"We're pumped," outfielder Nelson Cruz said after the Rangers broke through offensively for a 10-3 win over the Athletics on Friday night. "We can taste it. Tomorrow we've got to come out and do it."
Starter Tommy Hunter picked up his 13th win of the season and designated hitter Vladimir Guerrero had three hits, including a home run and a three-run double, to help carry the offense. The Rangers were hanging on to a 2-1 lead going into the seventh before finally breaking through against Athletics starter Bobby Cramer and the Oakland bullpen.
"We're close," third baseman Michael Young said. "We're close. We played well tonight. Tommy threw the ball extremely well, and the bullpen did a great job. We played our brand of baseball tonight. We swung the bats, pitching and defense and we ran the bases well. That's the way we play."
Outfielder Jeff Francoeur also had three hits, including two that sparked the late-inning rallies. He hit a leadoff home run that ignited a five-run seventh and a leadoff single that started a three-run eighth.
"We needed this ballgame," Francoeur said. "We let out a lot of frustration on offense tonight. It's fun now. ... We know we're one more game away. Coming out tomorrow and taking care of business would be the perfect thing."
Manager Ron Washington said before the game that the Rangers needed somebody to step up offensively. Guerrero and Francoeur did just that.
"We just needed to stay positive," Guerrero said. "Not just me, the whole lineup. We just needed to stay focused and that's the one thing I brought tonight. I was able to open it up for us and get us going."
He did just that. The Rangers had gone 32 innings without scoring an earned run before Guerrero hit the first pitch of the second inning over the fence in deep right-center. It was his 28th home run of the season and gave the Rangers a 1-0 lead. They made it 2-0 in the fourth on a double by Ian Kinsler and a single by Francoeur.
At that point, Hunter was in command, allowing just four hits through five innings and sitting on a 2-0 lead. Then came the bottom of the sixth, which ultimately proved to be the most crucial moment of the game. Washington understood that clearly and managed that way.
Mark Ellis, sitting at the top of the Oakland lineup, led off with a single and, as Daric Barton was striking out on a full-count pitch, stole second. Kurt Suzuki then lined a sharp single to left, moving Ellis to third.

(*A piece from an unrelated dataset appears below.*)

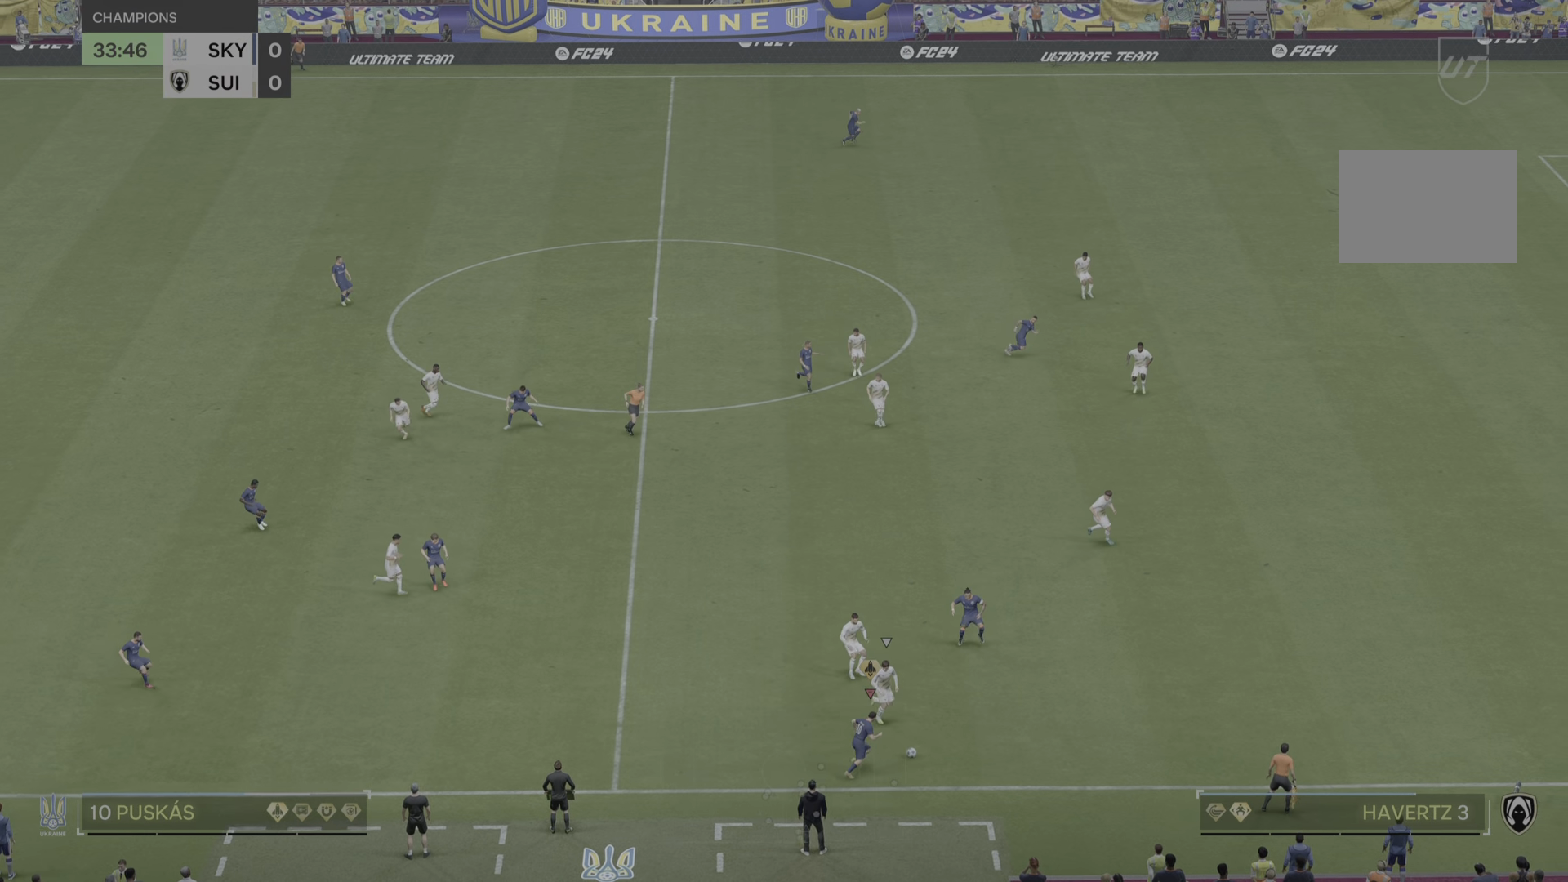
{"buttons": [], "left_stick": "down-right", "right_stick": "center", "events": []}
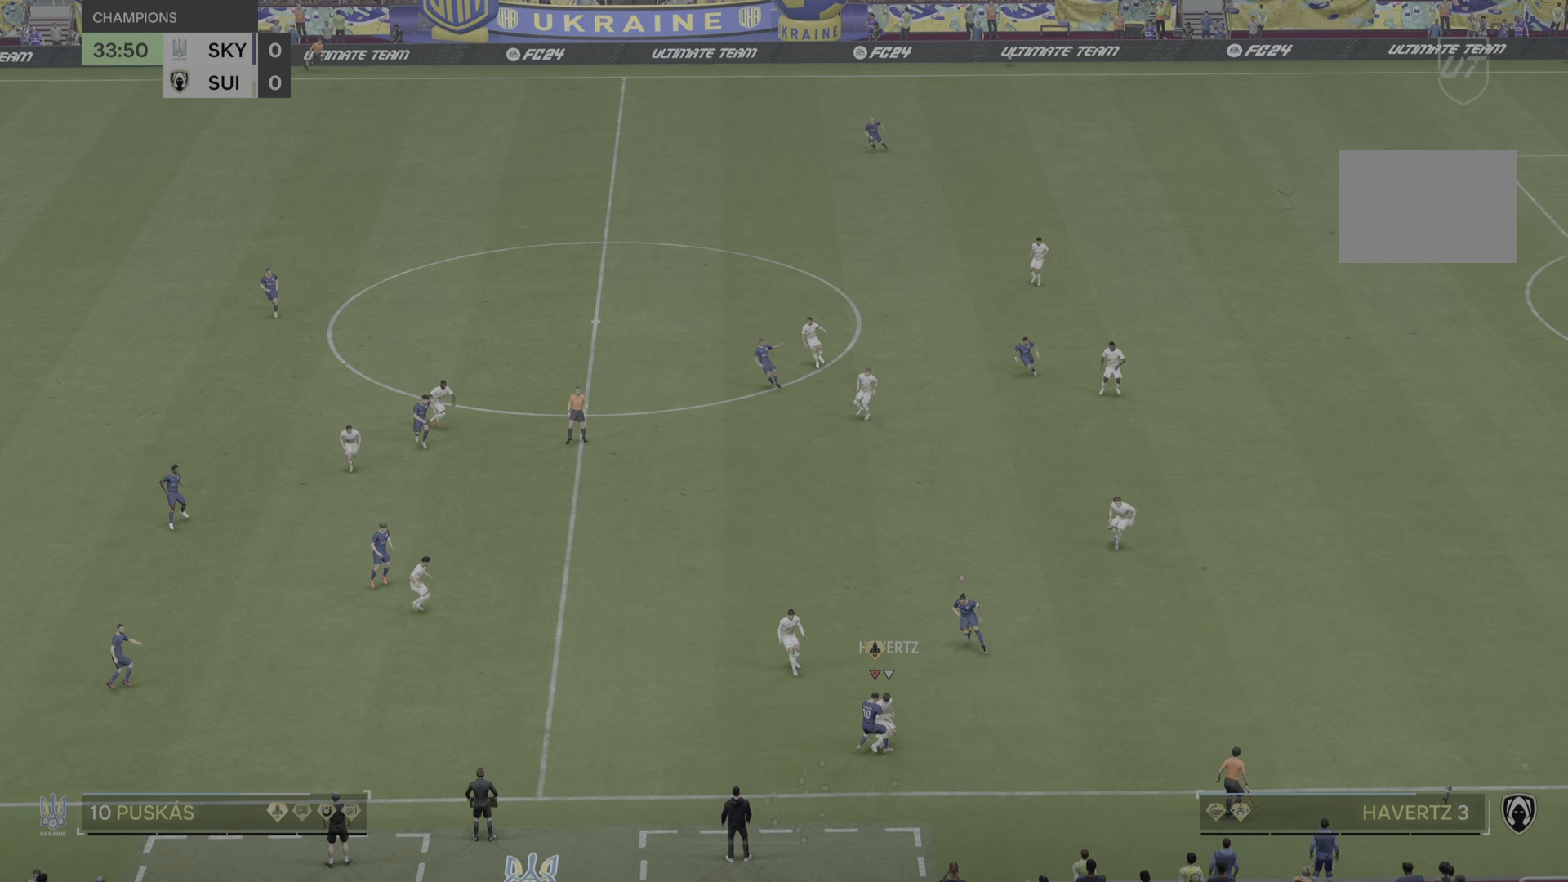
{"buttons": ["R2"], "left_stick": "up", "right_stick": "center", "events": [[100, "left_stick", "up-right"], [184, "R2", "down"], [200, "left_stick", "up"]]}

That left runners on the corners with one out and two left-handed hitters coming up in Jack Cust and Gabe Gross. Washington, concerned about Cust's power, brought in lefty specialist Clay Rapada. He struck out Cust on four pitches.

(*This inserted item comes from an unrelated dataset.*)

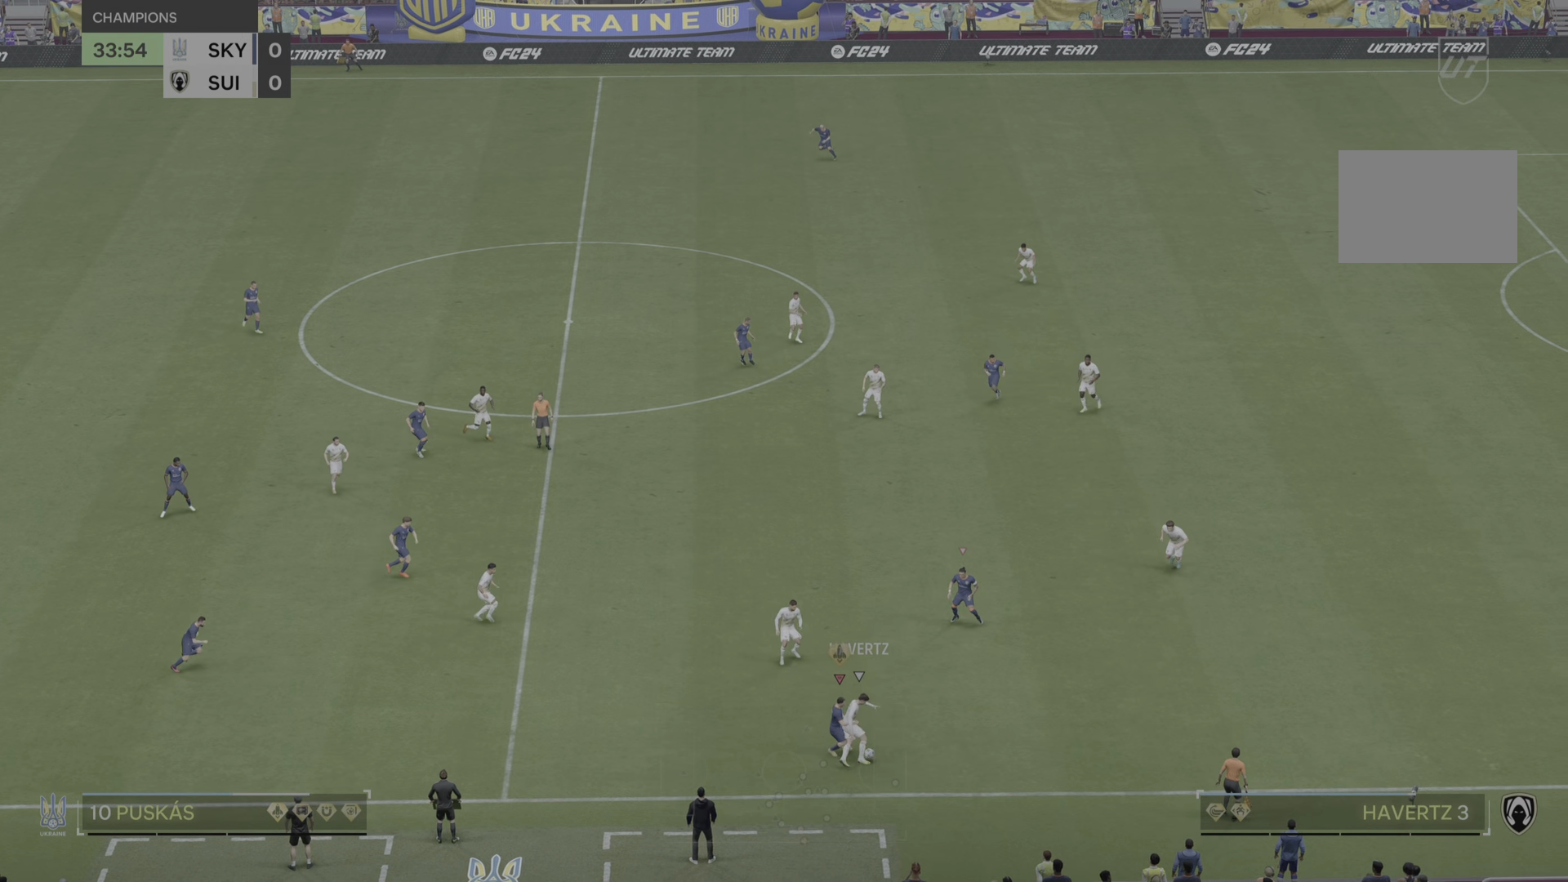
{"buttons": [], "left_stick": "down-right", "right_stick": "center", "events": [[233, "CIRCLE", "down"], [266, "left_stick", "right"], [333, "left_stick", "down-right"], [350, "CIRCLE", "up"], [400, "R2", "up"]]}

"I didn't want the momentum to change," Washington said. "I didn't want to see Jack Cust catch something and the momentum to change. You never know if they put runs on the board right there and go ahead what might happen. I was just trying to stop them from gaining momentum."
Athletics manager Bob Geren pinch-hit for Gross with right-handed-hitting Matt Carson, and Washington countered with righty sidearmer Darren O'Day. This was O'Day's first appearance since Sept. 10 as he has been dealing with tightness in his lower back. Carson muscled a single into left field to drive in Ellis but O'Day struck out Chris Carter to keep the Rangers up by one.
The offense responded by striking back immediately in the top of the seventh. Francoeur started the rally with a home run to left field off Cramer and Jorge Cantu doubled in the same direction.
Cramer was pulled for right-hander Boof Bonser and Chris Davis ran for Cantu. Bengie Molina moved Davis to third with a sacrifice bunt and Julio Borbon brought him home with a squeeze bunt. Borbon also beat the bunt out for a hit when Bonser bounced his throw to first.
The Rangers dropped a third straight bunt, this one by Elvis Andrus that moved Borbon to second. A walk to Young and an infield single by Cruz loaded the bases, and Guerrero followed with a double into the left-center-field alley that brought home three runs.
"Just timely hitting," Kinsler said. "We were able to get big hits tonight, especially with two outs. We may not score that many runs every night, but that's what we expect out of ourselves."
The Rangers, one night after being held to one hit, ended up with 18 on Friday. They were 7-for-15 with runners in scoring position.
"We had some chances, but obviously they had a lot more chances and did a lot more damage," Geren said. "They swung the bats extremely well tonight. They're a good-hitting team. You're not going to hold them down to one hit very often. They can swing the bats. They proved that tonight."
Now, the Rangers are expecting to pop some champagne. It's time to put it on ice.